The state Department of Natural Resources reports there were 17 boating-related deaths in Minnesota in 2016, and 18 last year, which was an 11-year high, the Star Tribune reported Tuesday.
“It’s good the numbers went down, but if we’re coming off an 11-year high, we’d hope it would be down,” said Lt. Adam Block, who oversees DNR conservation officers on popular lakes in the western Twin Cities area. “Anything more than zero is too many.”
Locally and nationally, alcohol is the top factor in boating deaths and accidents. Hennepin County Sheriff Rich Stanek said the solution is for boaters to be responsible. Boating while intoxicated citations jumped to 106 this year thanks to stricter enforcement, compared with 81 citations last year and 76 in 2014.
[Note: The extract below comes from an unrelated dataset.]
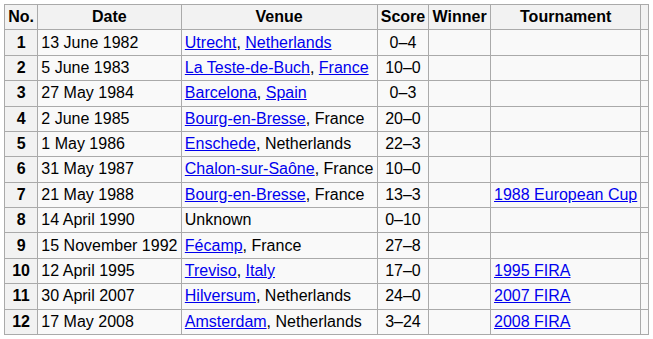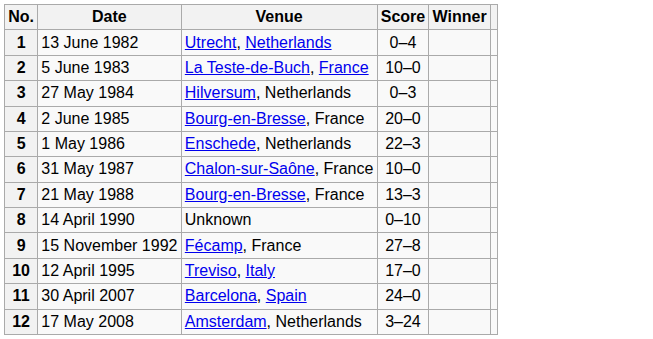- column: Tournament | 1988 European Cup | 1995 FIRA | 2007 FIRA | 2008 FIRA
3 | Venue: Barcelona, Spain -> Hilversum, Netherlands
11 | Venue: Hilversum, Netherlands -> Barcelona, Spain
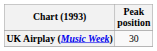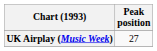UK Airplay (Music Week) | Peak position: 30 -> 27
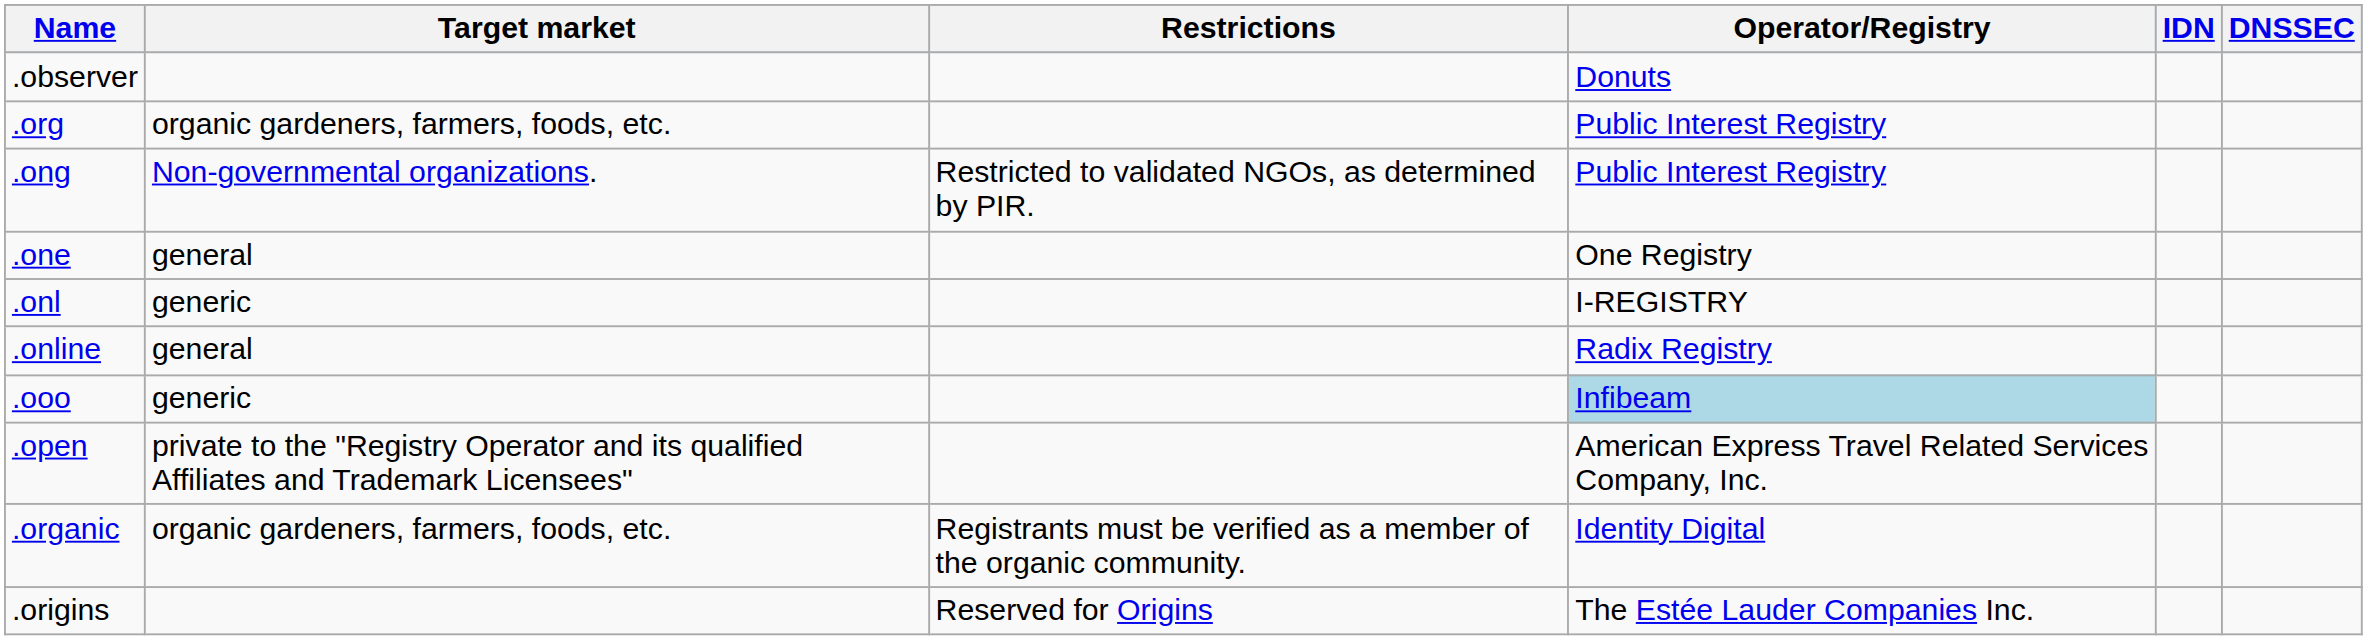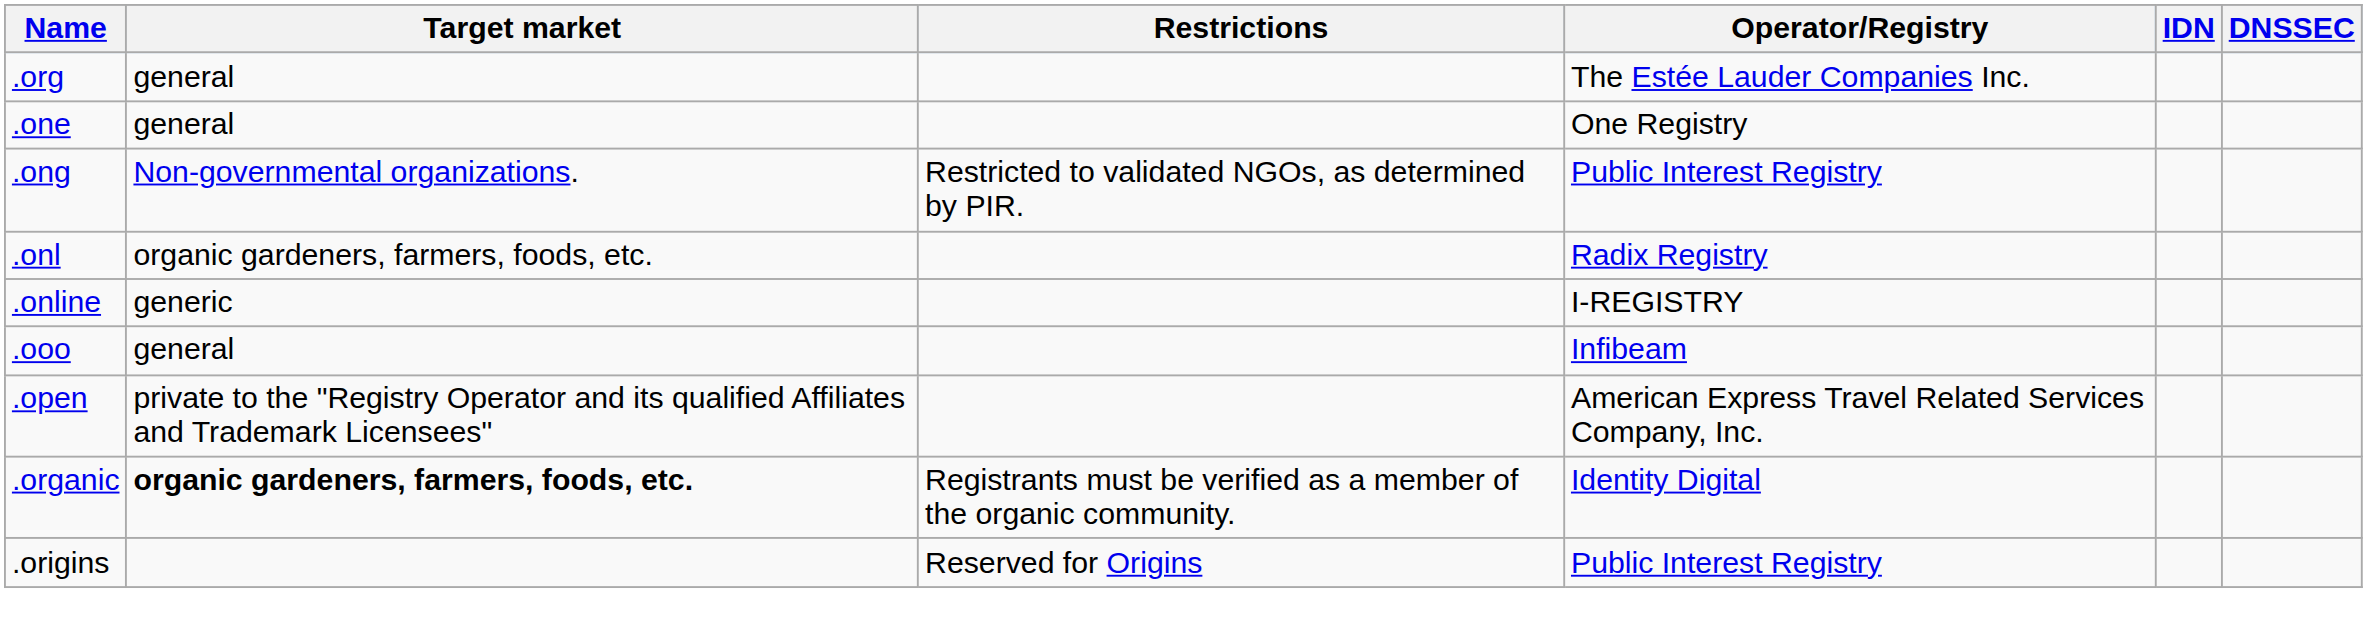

All three of the fatalities on Lake Minnetonka, the state’s most popular lake, involved intoxicated adults who weren’t wearing life jackets, Stanek said.
The number of nonfatal boating accidents also went up this year to 76 – the highest tally in eight years – compared with 71 last year.
Minnesota, which ranks No. 1 in the nation for boat ownership per capita, saw its 2015 uptick in boating-related deaths after an early ice-out and warm weather. This year’s warm days, an extended boating season and lower gas prices boosted boating traffic on lakes and rivers again.
Coast Guard data show that Minnesota has a lower-than-average fatality rate compared with other states. And the number in recent years pales in comparison with those in the 1960s and ’70s, when Minnesota would record nearly 60 deaths a year then. The numbers fell over the following decades as education and enforcement ramped up.
“We are making great strides forward with educating folks,” Stan Linnell, the DNR’s boating and water safety manager.